Il marcha ainsi pendant ce qui lui sembla une éternité, guidé par une intuition naissante et par la seule faible clarté lunaire. Il traversa des clairières où la lumière filtrait davantage, puis replongea dans des bosquets plus denses. Il devait rester vigilant. Son regard balayait constamment les alentours, cherchant le moindre signe inhabituel, le moindre indice. Il pensait à la force de ses camarades rameurs, à leur détermination sur l'eau. Il devait faire preuve de la même ténacité.

Un ruisseau apparut soudain devant lui, son murmure doux et apaisant rompant le silence. L'eau était claire, reflétant les rares rayons de lune qui parvenaient à la surface. Il s'agenouilla, trempa ses mains dans l'eau fraîche et but à grandes goulées. L'eau lui redonna un peu de vigueur, chassant la fatigue qui commençait à se faire sentir. Il se releva, le regard fixé sur le cours d'eau. Les ruisseaux menaient souvent à des lieux plus profonds, à des clairières cachées. C'était peut-être une piste.

Il décida de suivre le ruisseau, remontant son cours. La végétation devenait plus dense, les arbres plus anciens, leurs troncs noueux et couverts de mousse semblant défier le temps. Il se sentait de plus en plus petit, de plus en plus insignifiant face à cette nature sauvage et indomptée. La peur était toujours présente, tapie dans les ombres, mais elle était maintenant mêlée à une forme de respect. Il n'était pas le maître ici ; il était un visiteur, un intrus peut-être.

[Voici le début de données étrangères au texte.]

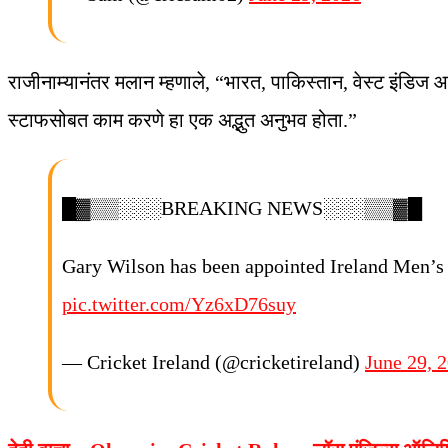
राजीनाम्यानंतर मलान म्हणाले, “भारत, पाकिस्तान, वेस्ट इंडिज
स्टाफसोबत काम करणे हा एक अद्भुत अनुभव होता.”
█▓▒▒░░░BREAKING NEWS░░░▒▒▓█
Gary Wilson has been appointed Ireland Men’s
pic.twitter.com/Yz6xD76suy
— Cricket Ireland (@cricketireland)
June 29, 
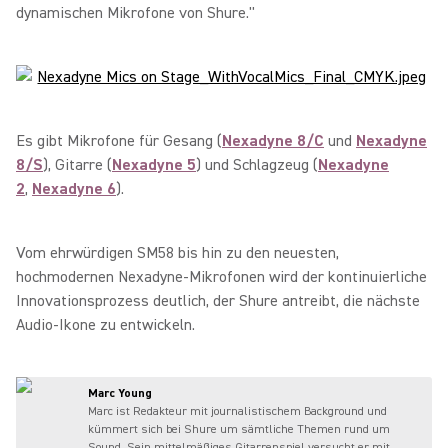
dynamischen Mikrofone von Shure."
Es gibt Mikrofone für Gesang (
Nexadyne 8/C
und
Nexadyne
8/S
), Gitarre (
Nexadyne 5
) und Schlagzeug (
Nexadyne
2
,
Nexadyne 6
).
Vom ehrwürdigen SM58 bis hin zu den neuesten,
hochmodernen Nexadyne-Mikrofonen wird der kontinuierliche
Innovationsprozess deutlich, der Shure antreibt, die nächste
Audio-Ikone zu entwickeln.
Marc Young
Marc ist Redakteur mit journalistischem Background und
kümmert sich bei Shure um sämtliche Themen rund um
Sound. Sein mittelmäßiges Gitarrenspiel versucht er mit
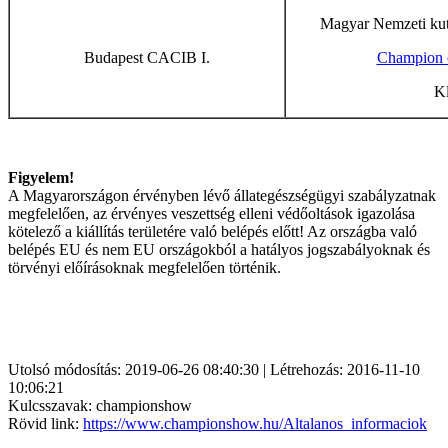
Magyar Nemzeti kuty
Budapest CACIB I.
Champion o
Kl
Figyelem!
A Magyarországon érvényben lévő állategészségügyi szabályzatnak
megfelelően, az érvényes veszettség elleni védőoltások igazolása
kötelező a kiállítás területére való belépés előtt! Az országba való
belépés EU és nem EU országokból a hatályos jogszabályoknak és
törvényi előírásoknak megfelelően történik.
Utolsó módosítás: 2019-06-26 08:40:30 | Létrehozás: 2016-11-10
10:06:21
Kulcsszavak: championshow
Rövid link:
https://www.championshow.hu/Altalanos_informaciok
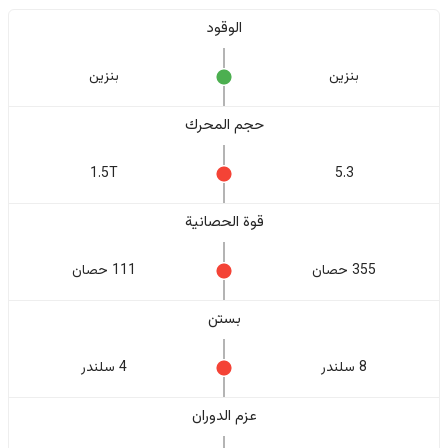
الوقود
بنزين
بنزين
حجم المحرك
1.5T
5.3
قوة الحصانية
355 حصان
111 حصان
بستن
8 سلندر
4 سلندر
عزم الدوران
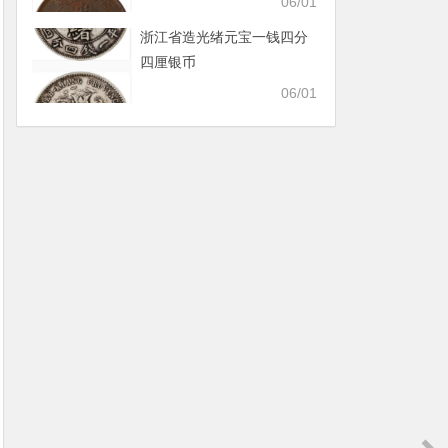
06/01
浙江省造光绪元宝一钱四分
四厘银币
06/01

Soudain, il entendit un bruit différent, un son métallique, faible, mais distinct. Il s'immobilisa, le cœur battant à nouveau la chamade. Il tendit l'oreille. Le son se répéta, plus clair cette fois. Il venait de sa gauche, un peu plus loin dans les bois. Il quitta le bord du ruisseau et se faufila entre les arbres, avançant avec la plus grande prudence. Chaque pas était calculé, chaque mouvement maîtrisé.

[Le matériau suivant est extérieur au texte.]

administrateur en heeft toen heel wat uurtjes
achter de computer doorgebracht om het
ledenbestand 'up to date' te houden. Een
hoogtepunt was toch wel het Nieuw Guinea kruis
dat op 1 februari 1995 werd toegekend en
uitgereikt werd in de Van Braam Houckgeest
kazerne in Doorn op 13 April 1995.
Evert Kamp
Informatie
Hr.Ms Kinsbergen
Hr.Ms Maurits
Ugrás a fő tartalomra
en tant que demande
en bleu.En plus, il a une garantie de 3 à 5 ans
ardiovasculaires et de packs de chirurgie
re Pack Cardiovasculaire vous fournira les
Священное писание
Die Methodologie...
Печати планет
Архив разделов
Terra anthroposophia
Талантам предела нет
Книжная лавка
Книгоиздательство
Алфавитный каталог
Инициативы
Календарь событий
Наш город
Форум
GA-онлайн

Il parvint à une petite clairière, baignée de la douce lumière lunaire. Au centre, posé sur un rocher plat, se trouvait un objet. Il ne pouvait pas encore distinguer de quoi il s'agissait précisément, mais il savait, au plus profond de lui-même, que c'était ce qu'il cherchait. Le bruit qu'il avait entendu provenait de cet objet, qui semblait vibrer d'une énergie contenue, comme s'il était sur le point de s'éveiller.

Il s'approcha lentement, le regard fixé sur l'artefact. Il était de forme étrange, sculpté dans un matériau inconnu, dont la surface semblait absorber la lumière plutôt que la refléter. Des symboles gravés parcouraient sa surface, des signes anciens dont il ne comprenait pas la signification, mais qui lui donnaient une impression de puissance et de mystère. Une aura subtile émanait de l'objet, une chaleur douce qui contrastait avec la fraîcheur de la nuit.

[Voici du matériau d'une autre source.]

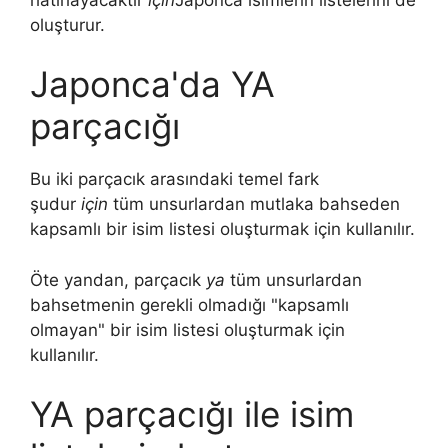
oluşturur.
Japonca'da YA
parçacığı
Bu iki parçacık arasındaki temel fark
şudur
için
tüm unsurlardan mutlaka bahseden
kapsamlı bir isim listesi oluşturmak için kullanılır.
Öte yandan, parçacık
ya
tüm unsurlardan
bahsetmenin gerekli olmadığı "kapsamlı
olmayan" bir isim listesi oluşturmak için
kullanılır.
YA parçacığı ile isim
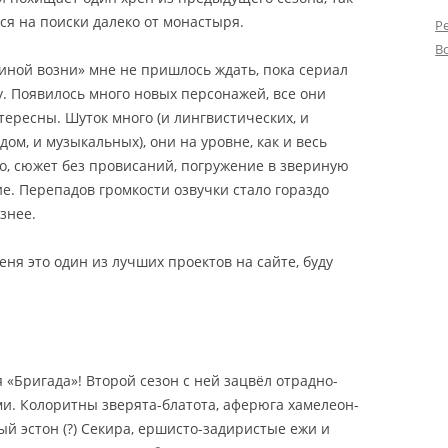
я на поиски далеко от монастыря.
Р
В
иной возни» мне не пришлось ждать, пока сериал
. Появилось много новых персонажей, все они
ересны. Шуток много (и лингвистических, и
ом, и музыкальных), они на уровне, как и весь
но, сюжет без провисаний, погружение в звериную
. Перепадов громкости озвучки стало гораздо
знее.
ня это один из лучших проектов на сайте, буду
 «Бригада»! Второй сезон с ней зацвёл отрадно-
и. Колоритны зверята-блатота, аферюга хамелеон-
ый эстон (?) Секира, ершисто-задиристые ежи и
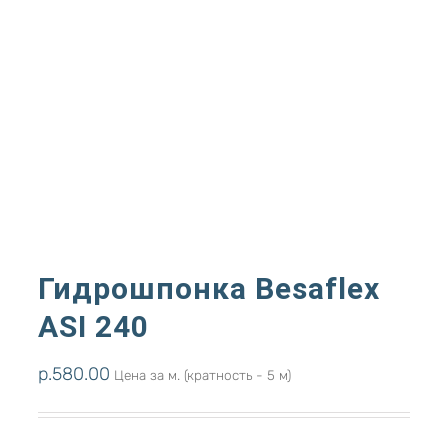
Гидрошпонка Besaflex
ASI 240
р.
580.00
Цена за м. (кратность - 5 м)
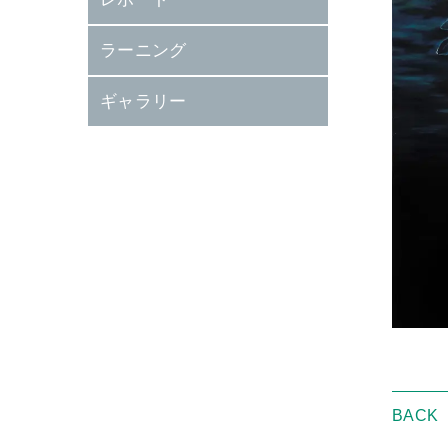
ラーニング
ギャラリー
BACK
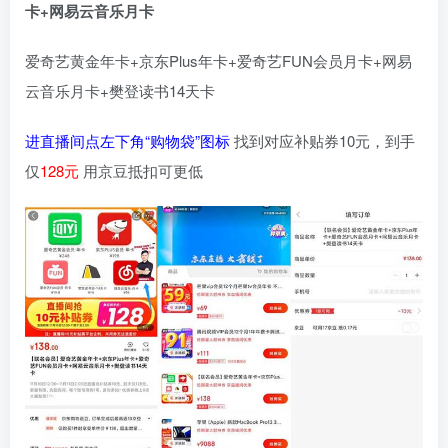
卡+网易云音乐月卡
爱奇艺黄金年卡+京东Plus年卡+爱奇艺FUN会员月卡+网易
云音乐月卡+樊登读书14天卡
进直播间点左下角“购物袋”图标
找到对应补贴券10元，到手
仅
128元
用京豆抵扣可更低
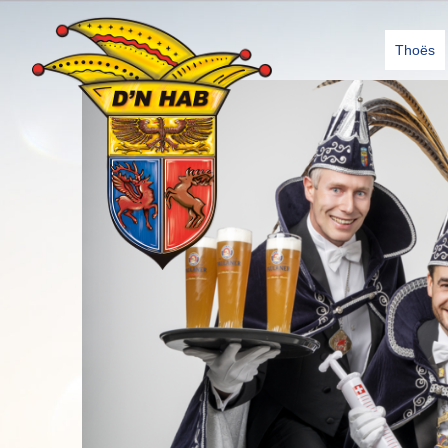
Thoës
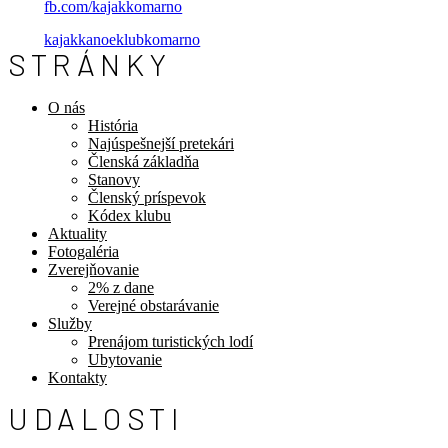
fb.com/kajakkomarno
kajakkanoeklubkomarno
STRÁNKY
O nás
História
Najúspešnejší pretekári
Členská základňa
Stanovy
Členský príspevok
Kódex klubu
Aktuality
Fotogaléria
Zverejňovanie
2% z dane
Verejné obstarávanie
Služby
Prenájom turistických lodí
Ubytovanie
Kontakty
UDALOSTI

Il tendit la main, hésitant une fraction de seconde. Le poids de sa mission, le regard de Stefania, les visages de ses concitoyens, tout cela le poussait en avant. Il ne pouvait plus reculer. Il devait saisir cet artefact, le ramener au village, et affronter le seigneur de guerre. Le destin du village était entre ses mains. Avec une détermination renouvelée, il posa ses doigts sur la surface lisse et froide de l'artefact. Une étincelle sembla parcourir son bras, une sensation étrange, à la fois déstabilisante et puissante. L'aventure, il le savait, ne faisait que commencer.